The good effects, both physical and mental, of meditation were amply documented long ago by scientific supporters. And then there is the exercise. Some members have claimed publicly that they do gentle exercises for two hours every morning. This is good for you. We should all be so energetic.
Of course, it is true Falun Gong members do not just do exercises. They are required to believe some things which seem unlikely to the rest of us. But then, so are local members of the National People's Congress. About the Buddhist, or Taoist, or both, part of Falun Gong, I would like to say only two things. The first is that any religion you are not used to tends to look implausible. Most faiths ask you to believe the impossible. That is why they are called faiths.
The second point, which to some extent follows from the first, is that we should not suppose because people believe in a strange religion they are in any serious sense different from the rest of us.
It is a notorious fallacy to suppose that all religions are the same, as the population of Afghanistan would no doubt tell you, if they were allowed to. But people who believe in unusual religions can be perfectly normal in other aspects of their lives.
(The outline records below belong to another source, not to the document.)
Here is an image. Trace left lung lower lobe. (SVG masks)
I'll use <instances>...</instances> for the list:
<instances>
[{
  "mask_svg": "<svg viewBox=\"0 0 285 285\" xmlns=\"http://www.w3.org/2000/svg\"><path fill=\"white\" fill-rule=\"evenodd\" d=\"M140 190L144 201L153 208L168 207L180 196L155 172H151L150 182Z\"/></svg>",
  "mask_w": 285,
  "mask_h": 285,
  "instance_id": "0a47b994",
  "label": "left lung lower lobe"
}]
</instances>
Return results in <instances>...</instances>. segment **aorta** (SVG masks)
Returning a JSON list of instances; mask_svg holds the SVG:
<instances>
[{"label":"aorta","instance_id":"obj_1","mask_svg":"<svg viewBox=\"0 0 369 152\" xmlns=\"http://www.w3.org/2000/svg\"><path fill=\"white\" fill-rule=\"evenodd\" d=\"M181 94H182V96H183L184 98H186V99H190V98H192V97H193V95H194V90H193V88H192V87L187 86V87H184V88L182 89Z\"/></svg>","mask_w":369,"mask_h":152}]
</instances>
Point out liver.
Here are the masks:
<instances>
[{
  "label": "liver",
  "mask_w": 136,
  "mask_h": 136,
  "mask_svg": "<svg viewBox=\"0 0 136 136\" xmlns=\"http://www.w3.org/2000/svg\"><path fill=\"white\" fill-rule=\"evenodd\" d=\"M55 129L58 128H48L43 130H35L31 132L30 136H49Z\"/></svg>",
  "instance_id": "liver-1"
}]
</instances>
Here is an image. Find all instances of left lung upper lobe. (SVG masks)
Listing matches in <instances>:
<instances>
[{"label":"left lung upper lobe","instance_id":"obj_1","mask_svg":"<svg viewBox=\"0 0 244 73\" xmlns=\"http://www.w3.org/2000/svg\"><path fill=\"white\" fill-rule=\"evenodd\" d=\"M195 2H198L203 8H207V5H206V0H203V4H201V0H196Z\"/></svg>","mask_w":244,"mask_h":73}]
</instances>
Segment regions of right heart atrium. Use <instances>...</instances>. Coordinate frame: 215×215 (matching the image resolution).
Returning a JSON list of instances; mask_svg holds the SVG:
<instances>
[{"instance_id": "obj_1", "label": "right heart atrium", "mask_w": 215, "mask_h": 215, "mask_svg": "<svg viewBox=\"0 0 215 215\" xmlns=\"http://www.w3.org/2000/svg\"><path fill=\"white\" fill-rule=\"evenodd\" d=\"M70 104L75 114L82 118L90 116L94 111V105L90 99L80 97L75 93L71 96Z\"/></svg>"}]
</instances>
I once had a close personal relationship with a woman who deeply and sincerely believed the 16th incarnation of God was alive, well and living on the banks of a river in Pakistan. She meditated regularly and followed strict, inconvenient rules about diet, which also applied to me, at least in her presence. In other respects, this woman was perfectly conventional. She did not attack stations, attempt suicide or wish to subvert the government any more than was fashionable for students at the time.
Emphasising the strangeness of Falun Gong beliefs is just another way of preparing the ground for persecution.
The scene is depressingly reminiscent of some of the sadder episodes in European history in which members of particular religions and cultures, now regarded as boring and respectable, were accused of heinous crimes. It was said Catholics could not be loyal because of their allegiance to the Pope. Quakers were traitors because they would not serve in the armed forces. Calvinists cheated everyone but each other. Gypsies were witches and horse thieves. Jews ate babies.
This is a sordid business. Better for all our reputations if the Government steers well clear of it.